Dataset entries

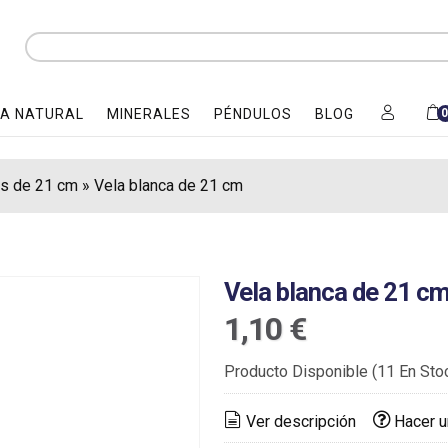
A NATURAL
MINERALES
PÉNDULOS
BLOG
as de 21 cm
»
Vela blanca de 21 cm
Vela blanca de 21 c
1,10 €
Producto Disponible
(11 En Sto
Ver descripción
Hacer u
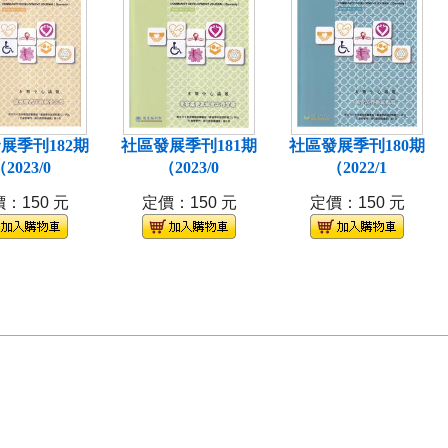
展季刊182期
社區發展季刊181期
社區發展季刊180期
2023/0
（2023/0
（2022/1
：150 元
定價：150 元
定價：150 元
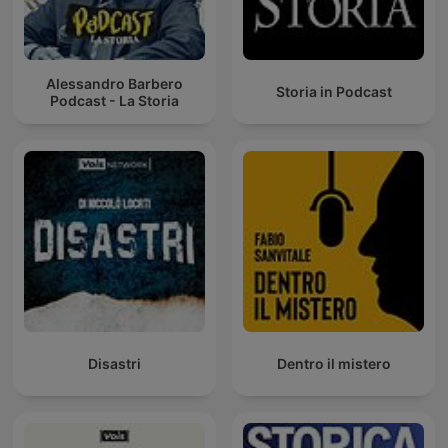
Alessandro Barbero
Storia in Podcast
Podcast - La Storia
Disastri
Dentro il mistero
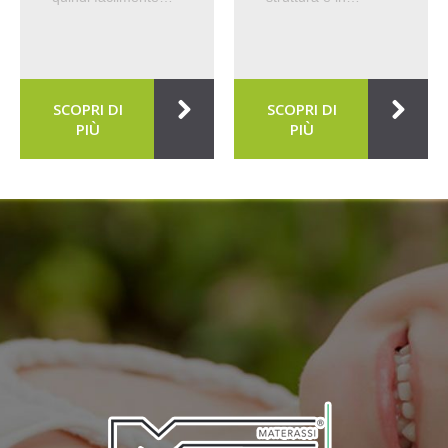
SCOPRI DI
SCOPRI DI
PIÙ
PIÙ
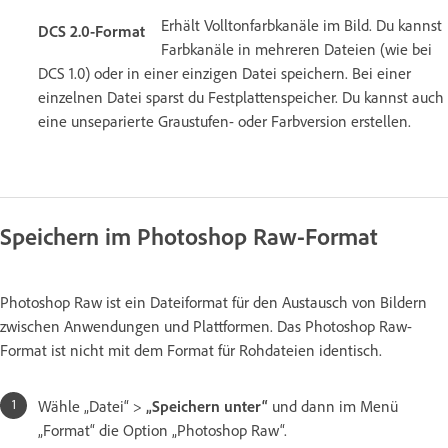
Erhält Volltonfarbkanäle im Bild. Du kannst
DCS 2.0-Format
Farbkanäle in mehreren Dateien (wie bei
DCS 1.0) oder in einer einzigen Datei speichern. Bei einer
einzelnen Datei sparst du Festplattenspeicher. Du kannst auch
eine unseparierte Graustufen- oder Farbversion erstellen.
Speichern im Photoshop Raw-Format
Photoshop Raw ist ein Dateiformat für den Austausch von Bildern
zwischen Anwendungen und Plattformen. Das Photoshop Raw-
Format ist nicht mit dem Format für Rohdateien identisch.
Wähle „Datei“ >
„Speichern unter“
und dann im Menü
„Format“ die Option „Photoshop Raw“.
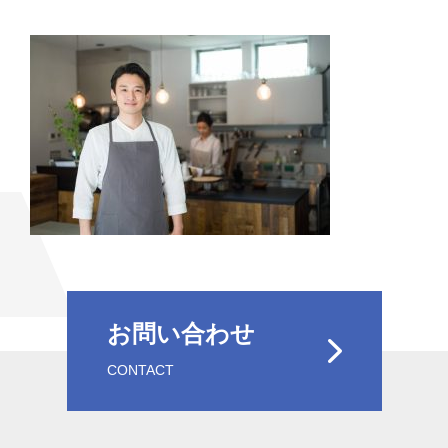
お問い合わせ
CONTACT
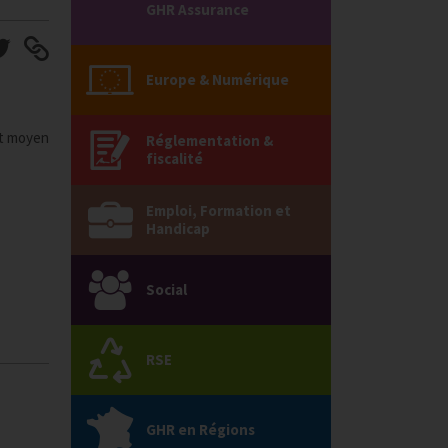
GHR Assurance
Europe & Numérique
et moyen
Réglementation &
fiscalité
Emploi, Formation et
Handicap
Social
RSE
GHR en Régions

* * *

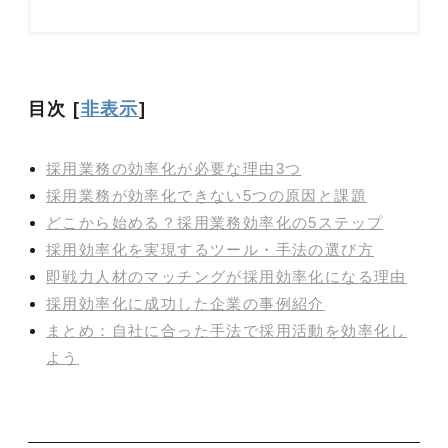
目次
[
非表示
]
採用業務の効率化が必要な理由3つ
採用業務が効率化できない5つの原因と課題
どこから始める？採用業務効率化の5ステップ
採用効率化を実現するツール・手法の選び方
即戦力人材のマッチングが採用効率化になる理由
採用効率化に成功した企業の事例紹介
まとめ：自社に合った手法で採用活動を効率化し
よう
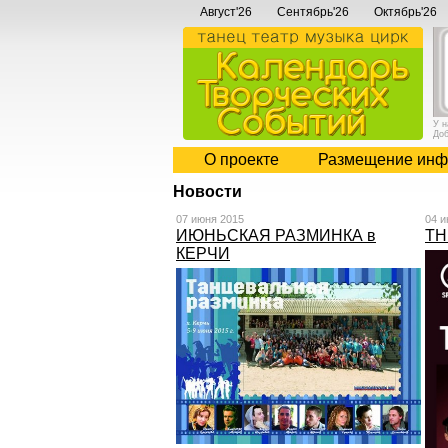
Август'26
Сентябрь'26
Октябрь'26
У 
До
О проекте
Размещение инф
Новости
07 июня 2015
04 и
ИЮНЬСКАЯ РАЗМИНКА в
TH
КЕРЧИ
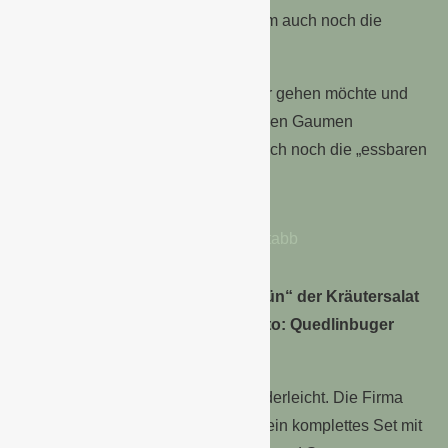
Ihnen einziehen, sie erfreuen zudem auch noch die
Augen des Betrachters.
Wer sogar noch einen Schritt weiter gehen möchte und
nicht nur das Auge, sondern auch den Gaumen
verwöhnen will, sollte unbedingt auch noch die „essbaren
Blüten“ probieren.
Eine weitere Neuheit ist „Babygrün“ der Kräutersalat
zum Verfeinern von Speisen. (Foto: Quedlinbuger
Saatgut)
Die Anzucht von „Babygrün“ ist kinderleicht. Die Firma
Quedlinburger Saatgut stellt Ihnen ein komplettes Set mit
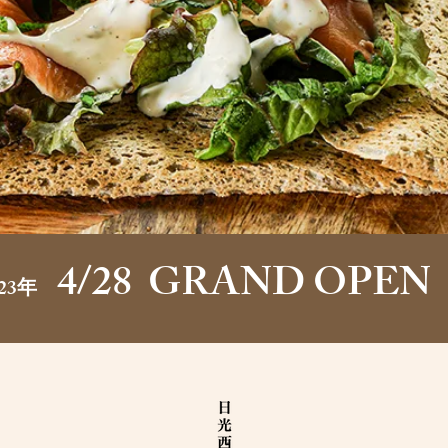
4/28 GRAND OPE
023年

● **ACTIVITY**: Each line above from the one with "Emploi, Formation et" up to and including the one with "GHR en Régions" must be set down exactly, and no line outside that span may appear.

● **ANSWER**:
Emploi, Formation et
Handicap
Social
RSE
GHR en Régions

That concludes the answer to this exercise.